Favorite titles by outstanding authors. Many are composed by science writers, but others may be included because they inspired me, made me laugh, or even changed my perspective a bit. This list continues to grow as I review new books and add old titles dear to my heart. So check back frequently. Readers are encouraged to add your own detailed recommendations in comments.
Contact by Carl Sagan (1985)
Carl Sagan’s public exploration of the cosmos captivated the world. Lucky for us, he was also a master storyteller and “Contact” is the perfect blend of science and fiction. Scientist Eleanor Arroway listens to radio telescopes as part of the Search of Extraterrestrial Intelligence (SETI). Weaving together themes of science and faith, readers will be left wondering, “Are we alone?”
Slaughterhouse-Five by Kurt Vonnegut Jr. (1969)
Every time I reread one of Vonnegut’s works, I find new insights hidden between the covers. Through a simple narrative and memorable characters, he’s able to convey deep truths about humanity. Vonnegut speaks to me like no other author and in “Slaughterhouse-Five” he’s at his best: time travel, aliens, war, peace, and of course, Kilgore Trout.

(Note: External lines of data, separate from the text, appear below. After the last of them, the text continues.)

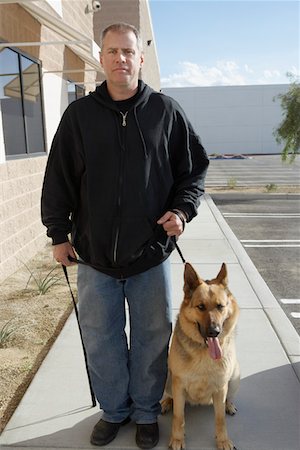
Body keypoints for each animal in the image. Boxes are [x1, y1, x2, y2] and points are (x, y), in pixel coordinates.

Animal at [161, 262, 240, 448]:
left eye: (220, 306)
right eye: (201, 307)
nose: (214, 332)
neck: (204, 353)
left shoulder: (221, 388)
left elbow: (220, 419)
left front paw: (223, 440)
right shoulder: (179, 385)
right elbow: (178, 417)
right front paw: (177, 439)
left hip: (235, 377)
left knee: (228, 398)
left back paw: (229, 405)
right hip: (167, 376)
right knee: (170, 397)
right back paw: (167, 402)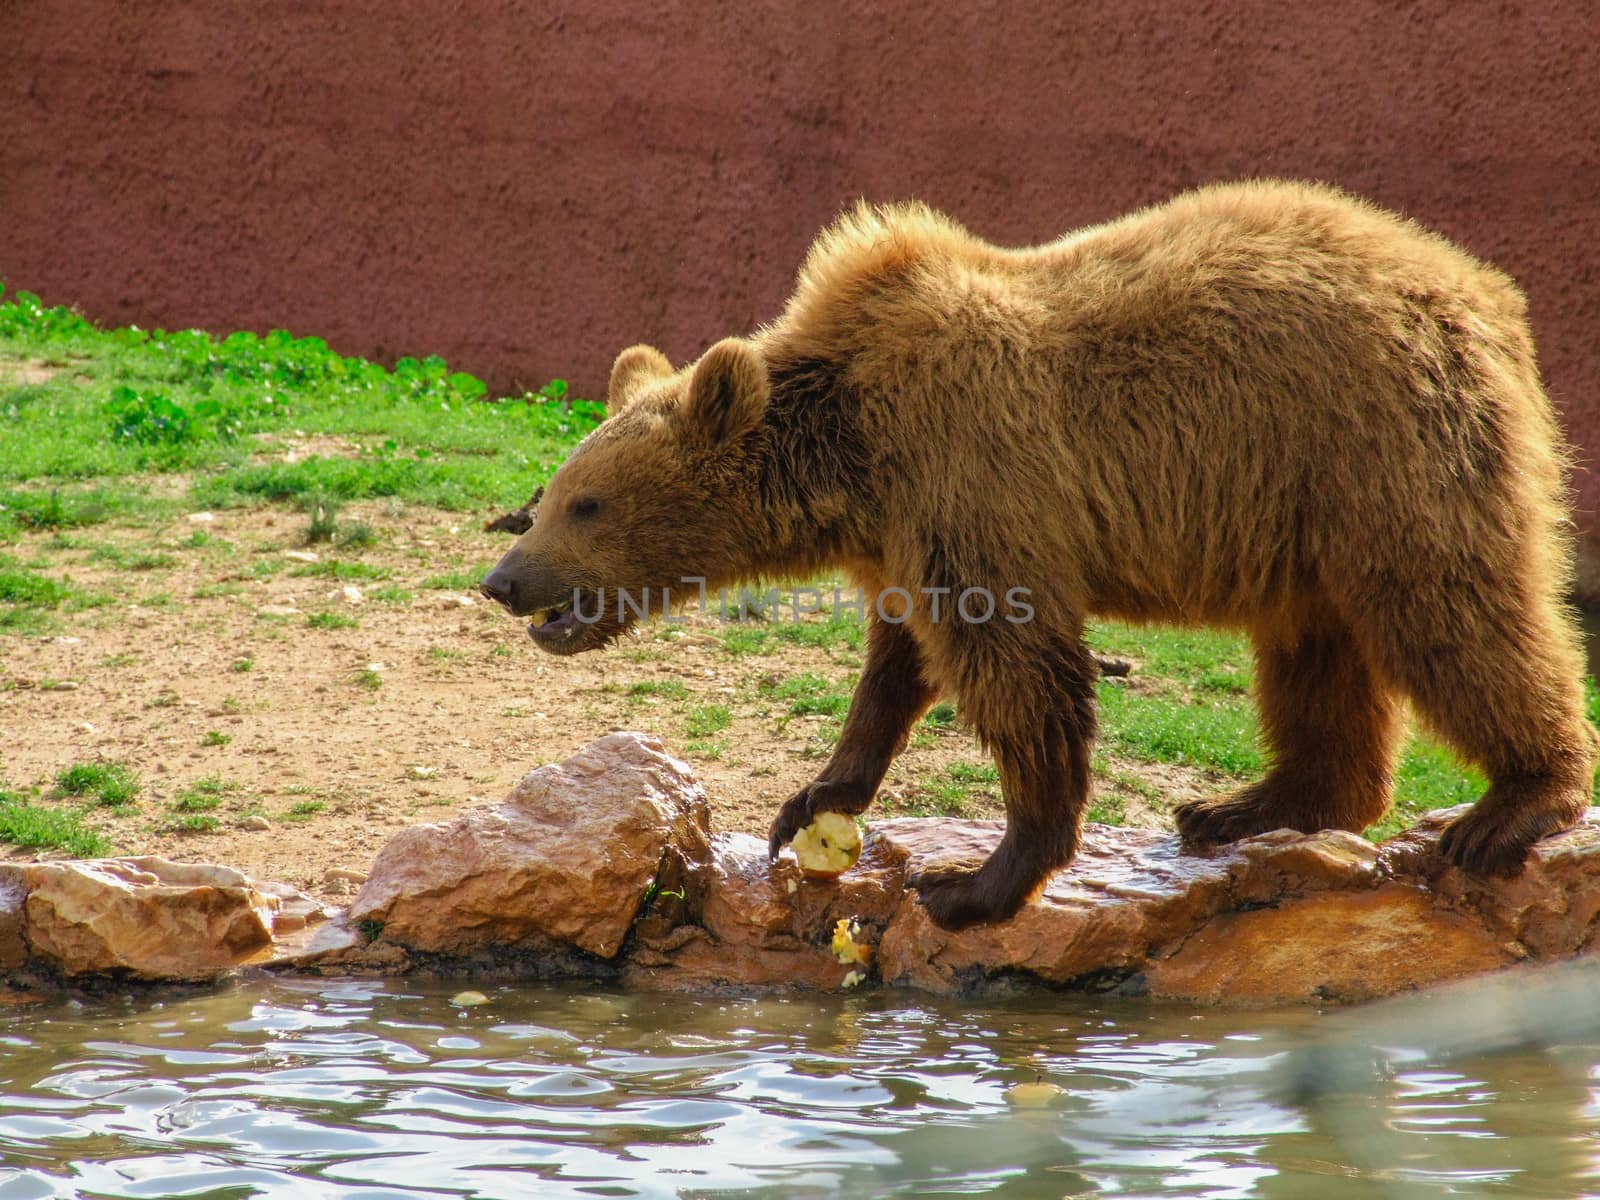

Bonobo Handshake: A Memoir of Love and Adventure in the Congo by Vanessa Woods (2010)
Primate scientist Woods shares her experiences working to save great apes in Congo. Just as Jane Goodall documented the lives of chimpanzees, Woods brings readers into the world of bonobos, recounting the unusual, often humorous challenges that arise while working with a species that famously approaches sex as easily as humans do a handshake. She also exposes an unsettling, and at times, devastating side of Congo in a memorable story of perseverance, love and hope.
Mountains Beyond Mountains: The Quest of Dr. Paul Farmer, a Man Who Would Cure the World by Tracy Kidder (2003)
Dr. Paul Farmer is a specialist in infectious diseases, working tirelessly to cure the poorest patients of tuberculosis across the globe. In this gripping personal narrative, Tracy Kidder provides a thought-provoking account of traveling alongside the good doctor. This is the rare book that will inspire readers by demonstrating how one individual can make a tremendous difference in the lives of people all around the world.
Bossypants by Tina Fey (2011)
Everyone needs a light, funny read and Fey’s new book fits the bill. This SNL alum is at her best sharing thoughtful and funny anecdotes from her childhood through “30 Rock.” It’s a quick, breezy read that might just make you laugh out loud.
The Immortal Life of Henrietta Lacks by Rebecca Skloot (2010)
Already an immortal bestseller, this book tells the true story of how cells unknowingly taken from a poor African American woman became one of the most important medical tools in history. This touching account converges ethics, race and science in a beautifully crafted, impossible to put down, first-person narrative.
And So It Goes: Kurt Vonnegut: A Life by Charles J. Shields (2011)
Shields masterfully brings the author to life in a way that I hadn’t anticipated. Rather than just read this biography as a series of events that happened, he builds one part of his history on top of another, enveloping readers into the world of a brilliant, frustrated, fascinating, and long-suffering individual who’s words continue to have tremendous influence.